On 26 November 2018, unknown people attacked the mall with smoke grenades, and visitors were evacuated. On 28 November, Sokil nationalist activism organization took Ocean Plaza under their 'peaceful control'. Over 200 nationalists captured the mall with a goal of stopping Russian oligarchy from financing the war. In social media, the organization described their actions as a peaceful protest and stated that they didn't interrupt the work of Ukrainian business. They also told people not to panic and warned them about possible provocations from Rotenberg's allies.

In October 2019, Liliya Rotenberg left the owner role. However, the Cyprus offshore Ocean Plaza Project, which was listed as one of the owners, was owned by Rotenberg family retaining Ocean Plaza's Russian ownership.

In 2020 Ukrainian businessman and the founder of UDP Vasyl Khmelnytsky bought back a 33.35% stake in Ocean Plaza.

In 2022 Ocean Plaza, like many other Ukrainian malls, had been closed due to Russian invasion. However, unlike the others, it hadn't been opened after the liberation of Kyiv Oblast. Court proceedings about money laundering at Ocean Plaza began, the mall was found to evade taxes in 2016–2021. At first Pechersk District Court didn't find any ties to Russian business and cancelled the arrest, which allowed mall to reopen 22 November 2022, but in August 2023, the mall was eventually seized and control was transferred to the Asset Tracing and Management Agency (ARMA).

In September 2023, Deputy Davyd Arakhamia announced the nationalization of Ocean Plaza. Following the announcement Khmelnytskyi had sold his stake to his business partner Andriy Ivanov through his company Lanita Invest. At first the ownership change ran into problems, Ivanov's company prohibited State Property Fund (FDMU) from controlling the mall.

In February 2024 FDMU began forming the auction commission to determine the mall's price, the auction would be held at Prozorro. In April the starting price was announced to be ₴1.65 billion. In June Ministry of Justice used the new asset seizure law to ask the High Anti-Corruption Court to nationalized Lybid's debt to Rotenberg's Ethoder that hadn't been paid since February 2022 and was impeding with the selling procedure. Court has made a decision to write off the dept on 4 September. Following the procedure FDMU asked to seize not only dept but also the property in case the credit wouldn't be paid until 31 December, that process delayed the auction. Due to unclear ownership status and high rental stake businesses began to leave Ocean Plaza.

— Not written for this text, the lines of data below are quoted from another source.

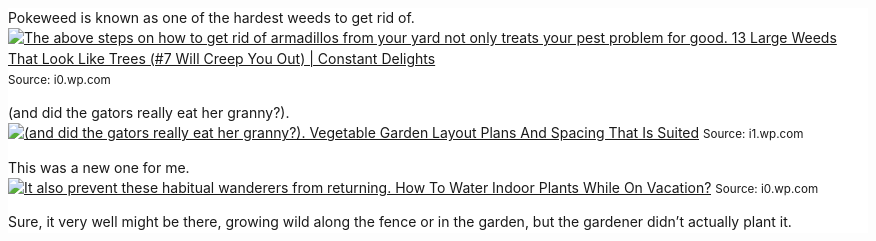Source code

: Pokeweed is known as one of the hardest weeds to get rid of.
[![The above steps on how to get rid of armadillos from your yard not only treats your pest problem for good. 13 Large Weeds That Look Like Trees (#7 Will Creep You Out) | Constant Delights](https://i0.wp.com/tse2.mm.bing.net/th?id=OIP.jTUTvc1krlRs1t0g9baUmwHaLG&amp;pid=15.1 "13 Large Weeds That Look Like Trees (#7 Will Creep You Out) | Constant Delights")](https://i0.wp.com/constantdelights.com/wp-content/uploads/2021/07/Template-1-6-683x1024.jpg)
<small>Source: i0.wp.com</small>

(and did the gators really eat her granny?).
[![(and did the gators really eat her granny?). Vegetable Garden Layout Plans And Spacing That Is Suited](https://i0.wp.com/tse4.mm.bing.net/th?id=OIP.7cDA61fWHrOH4FyqQy0x9gAAAA&amp;pid=15.1 "Vegetable Garden Layout Plans And Spacing That Is Suited")](https://i1.wp.com/cdn.cocacrop.com/wp-content/uploads/2017/07/how-to-get-rid-zoysia-grass-300x157.jpg)
<small>Source: i1.wp.com</small>

This was a new one for me.
[![It also prevent these habitual wanderers from returning. How To Water Indoor Plants While On Vacation?](https://i0.wp.com/tse4.mm.bing.net/th?id=OIP.rvJDuuS4D3Aw29KvIdW7PwHaDi&amp;pid=15.1 "How To Water Indoor Plants While On Vacation?")](https://i0.wp.com/www.hellokittyorchidgarden.com/wp-content/uploads/2021/07/Water-Indoor-Plants-768x367.jpg)
<small>Source: i0.wp.com</small>

Sure, it very well might be there, growing wild along the fence or in the garden, but the gardener didn’t actually plant it.
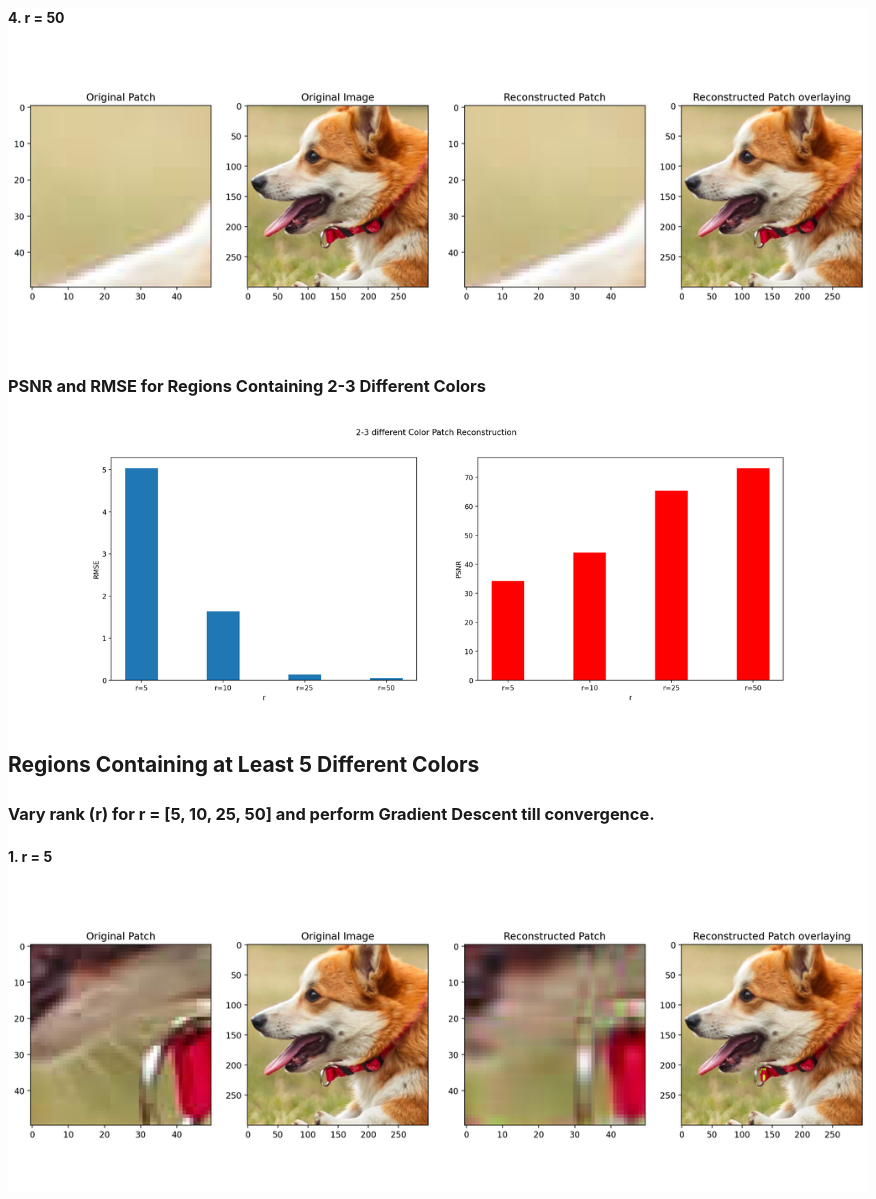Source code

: #### 4. r = 50    
<img src="figures/part_4_im8.png" alt="Randomly Removed 20x20" width="1200" height="300">

### PSNR and RMSE for Regions Containing 2-3 Different Colors

<div style="text-align: center;">
    <img src="figures/part_4_im2_psnr_rmse.png" alt="Reconstruction using RFF" width="700" height="300">
</div>

## Regions Containing at Least 5 Different Colors

### Vary rank (r) for r = [5, 10, 25, 50] and perform Gradient Descent till convergence.

#### 1. r = 5    
<img src="figures/part_4_im9.png" alt="Randomly Removed 20x20" width="1200" height="300">
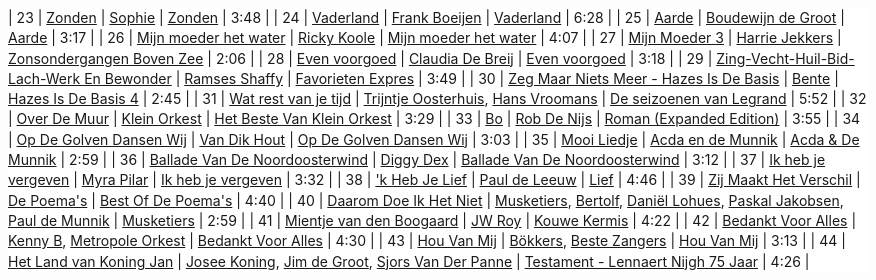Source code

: | 23 | [Zonden](https://open.spotify.com/track/3CTVkBeZBpO8TWIxsFr9ZW) | [Sophie](https://open.spotify.com/artist/4s5ENnBFGHPG0N6W6QKwGV) | [Zonden](https://open.spotify.com/album/7dMWmv9ozI0l6sVM0EbBzM) | 3:48 |
| 24 | [Vaderland](https://open.spotify.com/track/2tD9WSm02XImRDAc5jsvCD) | [Frank Boeijen](https://open.spotify.com/artist/0e6dXSbAaFM0M9SlsgHIBj) | [Vaderland](https://open.spotify.com/album/47eizTmbC25xFfzp0kB8sD) | 6:28 |
| 25 | [Aarde](https://open.spotify.com/track/5zIq36LkYHK5srZxJIYxBJ) | [Boudewijn de Groot](https://open.spotify.com/artist/3h6rezLYXc5QU08SCKZtyO) | [Aarde](https://open.spotify.com/album/5hXzMqkQRgWxQ1boyMfbL1) | 3:17 |
| 26 | [Mijn moeder het water](https://open.spotify.com/track/1vH0TQxVFEG7PasQSarzSW) | [Ricky Koole](https://open.spotify.com/artist/5fBVM70bd9z2d70XwIgKyS) | [Mijn moeder het water](https://open.spotify.com/album/5SwUqpxiC5u7AfzgP8pG8e) | 4:07 |
| 27 | [Mijn Moeder 3](https://open.spotify.com/track/7FG3v8BrTrce8u2IT2BVux) | [Harrie Jekkers](https://open.spotify.com/artist/4QAsKGyhi6ngDLGntc54ql) | [Zonsondergangen Boven Zee](https://open.spotify.com/album/1r2AwaPM47JQeVRCTPLuq7) | 2:06 |
| 28 | [Even voorgoed](https://open.spotify.com/track/4C7Opc7GkOln45lwSUqsaT) | [Claudia De Breij](https://open.spotify.com/artist/30bxeFCSr3KfbhE4KO5H2o) | [Even voorgoed](https://open.spotify.com/album/0BbM1K1A00wIpkX4H9cq3q) | 3:18 |
| 29 | [Zing\-Vecht\-Huil\-Bid\-Lach\-Werk En Bewonder](https://open.spotify.com/track/72PEd2qwD5t0p6MIj4i5HG) | [Ramses Shaffy](https://open.spotify.com/artist/38qd50i3qMDHvWL1Mo0lk4) | [Favorieten Expres](https://open.spotify.com/album/3g9av5u7zlnWVHzZe8H05A) | 3:49 |
| 30 | [Zeg Maar Niets Meer \- Hazes Is De Basis](https://open.spotify.com/track/4UC728tVjFpohnz0MD1iu9) | [Bente](https://open.spotify.com/artist/4U9nsRTH2mr9L4UXEWqG5e) | [Hazes Is De Basis 4](https://open.spotify.com/album/47QWesQSFbgOTZ3ddb9Zjp) | 2:45 |
| 31 | [Wat rest van je tijd](https://open.spotify.com/track/690HQ2MncCTel24PljUIC9) | [Trijntje Oosterhuis](https://open.spotify.com/artist/7nJtdgCxkhZFvFMPTsHavb), [Hans Vroomans](https://open.spotify.com/artist/2KvJJ4ntMldtYNia7SvlBb) | [De seizoenen van Legrand](https://open.spotify.com/album/3m5MsIbhHgMi5z2sAdxsvW) | 5:52 |
| 32 | [Over De Muur](https://open.spotify.com/track/5rAG0XusRfyLrzYV7A7lBL) | [Klein Orkest](https://open.spotify.com/artist/2jtIQ2r2x8P4I23sIDDL3n) | [Het Beste Van Klein Orkest](https://open.spotify.com/album/4s3BG8LwbkOcQ5ktxjt5wf) | 3:29 |
| 33 | [Bo](https://open.spotify.com/track/5kjSd4ji3luSzLWVJClQx2) | [Rob De Nijs](https://open.spotify.com/artist/3u84EkSPrJYO4n5cipED9K) | [Roman \(Expanded Edition\)](https://open.spotify.com/album/7MQ3eqEq8KXImcFgWbjnKY) | 3:55 |
| 34 | [Op De Golven Dansen Wij](https://open.spotify.com/track/6berCqnYACzx2FPxRWNLLF) | [Van Dik Hout](https://open.spotify.com/artist/7t1YgV4PxSjBg9P8ZqE4Vo) | [Op De Golven Dansen Wij](https://open.spotify.com/album/2TMDybox8xa21ydtLm9Bsn) | 3:03 |
| 35 | [Mooi Liedje](https://open.spotify.com/track/6ZmN1gbHEGbcquWAWhHV7z) | [Acda en de Munnik](https://open.spotify.com/artist/040Fqhc0l7a4MPeDx6cneh) | [Acda & De Munnik](https://open.spotify.com/album/4okhW4vkL1mMAtDleBpx11) | 2:59 |
| 36 | [Ballade Van De Noordoosterwind](https://open.spotify.com/track/5TSfw0nAkJ6kJOD1RYhX9N) | [Diggy Dex](https://open.spotify.com/artist/4XQhU3S4TyPkiPIsSu2hmA) | [Ballade Van De Noordoosterwind](https://open.spotify.com/album/2DLcgd2uZSptIORd1Dxkl4) | 3:12 |
| 37 | [Ik heb je vergeven](https://open.spotify.com/track/5eGNTkEgie3bPoQpuw07PE) | [Myra Pilar](https://open.spotify.com/artist/0XGEZus6caWFUFpPGYotPX) | [Ik heb je vergeven](https://open.spotify.com/album/0aEpho7U0oTDSQmophOKuH) | 3:32 |
| 38 | ['k Heb Je Lief](https://open.spotify.com/track/2ydITGJdX7BlxYkGTw8yhG) | [Paul de Leeuw](https://open.spotify.com/artist/2UWFwMXUXbEs79qbI4NdTT) | [Lief](https://open.spotify.com/album/4BPRYwoZbHrIyZf82uvLnI) | 4:46 |
| 39 | [Zij Maakt Het Verschil](https://open.spotify.com/track/4ptF2Hvq7PdsDKXV0o7x2M) | [De Poema's](https://open.spotify.com/artist/27aNYoqLUzogd4oSliq1Md) | [Best Of De Poema's](https://open.spotify.com/album/7K7UuRdTTDFwLkiNrWN9dg) | 4:40 |
| 40 | [Daarom Doe Ik Het Niet](https://open.spotify.com/track/3TJ3neKQCwrOfkstbExr9f) | [Musketiers](https://open.spotify.com/artist/3i57Jc20l9fkihVbs3ZOZq), [Bertolf](https://open.spotify.com/artist/6cs3EabebGIu559XRIpQty), [Daniël Lohues](https://open.spotify.com/artist/5hmWcPzWxojagG5Q8IMrI6), [Paskal Jakobsen](https://open.spotify.com/artist/22shUi37uDfZmZQ8H6YuWr), [Paul de Munnik](https://open.spotify.com/artist/1HFg9B0Jvwqzqiuqg9cASk) | [Musketiers](https://open.spotify.com/album/4pLF4cLdZ5Xp2akThDvtpO) | 2:59 |
| 41 | [Mientje van den Boogaard](https://open.spotify.com/track/4uPmfhVZFl4Ak4ub3dvgGj) | [JW Roy](https://open.spotify.com/artist/3i31y6LSpJEgV5ny8fw66d) | [Kouwe Kermis](https://open.spotify.com/album/3GCnLU9lPyuroCE0EZzj77) | 4:22 |
| 42 | [Bedankt Voor Alles](https://open.spotify.com/track/2uPLhDI0T71NTeG0Q2gQ08) | [Kenny B](https://open.spotify.com/artist/2NX52zvQRp4AxVzhp2cMiP), [Metropole Orkest](https://open.spotify.com/artist/7JYdpWAsiqzrmMB3qxkEbI) | [Bedankt Voor Alles](https://open.spotify.com/album/3T5LM45q5lptm3dz9x6r9h) | 4:30 |
| 43 | [Hou Van Mij](https://open.spotify.com/track/0p8NKK6n6wrvgPf0AUho6h) | [Bökkers](https://open.spotify.com/artist/4r9YVlVbFPpqo0vcCaKIE6), [Beste Zangers](https://open.spotify.com/artist/5tOJq6eS9TQEya6rxFvfEa) | [Hou Van Mij](https://open.spotify.com/album/4FnEHt85qGmedL41l7zErJ) | 3:13 |
| 44 | [Het Land van Koning Jan](https://open.spotify.com/track/4szdNd2JPBB9ZbKQbg3MFs) | [Josee Koning](https://open.spotify.com/artist/3PRhhgaXVHQakRPsQ7AOHR), [Jim de Groot](https://open.spotify.com/artist/2FfF1kzEqtGUJ4dmvt6ssc), [Sjors Van Der Panne](https://open.spotify.com/artist/73VtXHJjAxyr9p5NsHxTLO) | [Testament \- Lennaert Nijgh 75 Jaar](https://open.spotify.com/album/5Doruzt40llLcaa2k886Kh) | 4:26 |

23 January 2026 Cabinet of Ministers simplified the sanctioned property sale process allowing the sale of credit requirements in the same package and setting up re-auction for a lower price in case of the previous one failing. Ocean Plaza was announced as one of the first objects for sale in March.

== Accidents ==
In December 2012, when the construction work inside the mall was still in progress, a part of the ceiling collapsed between the stores. Details of the accident are unknown.

In the evening of 13 January 2020, due to an accident at the underground pipeline, Ocean Plaza was flooded with boiling water. Asphalt on surrounding streets collapsed and the minibus that was passing the mall almost fell into the hole on the road. The shopping mall's security had to block the elevators because the underground floor was completely filled with water. People from the first floor had to get up to the top floors with escalators or jump into their shopping carts. That day, ten people were hospitalized with light burns.

On 16 January 2022, an unknown person informed the call center of Security Service of Ukraine that Ocean Plaza had been mined. People were evacuated from the mall and the building was examined, but the information turned out to be false and no explosives were found.

8 August 2025, a woman driving Mazda CX-5 mistook a gas pedal for brakes while exiting Ocean Plaza's indoor parking and crashed through the entrance into pedestrian part, colliding with wall inside the mall. Police filed administrative charges against the driver.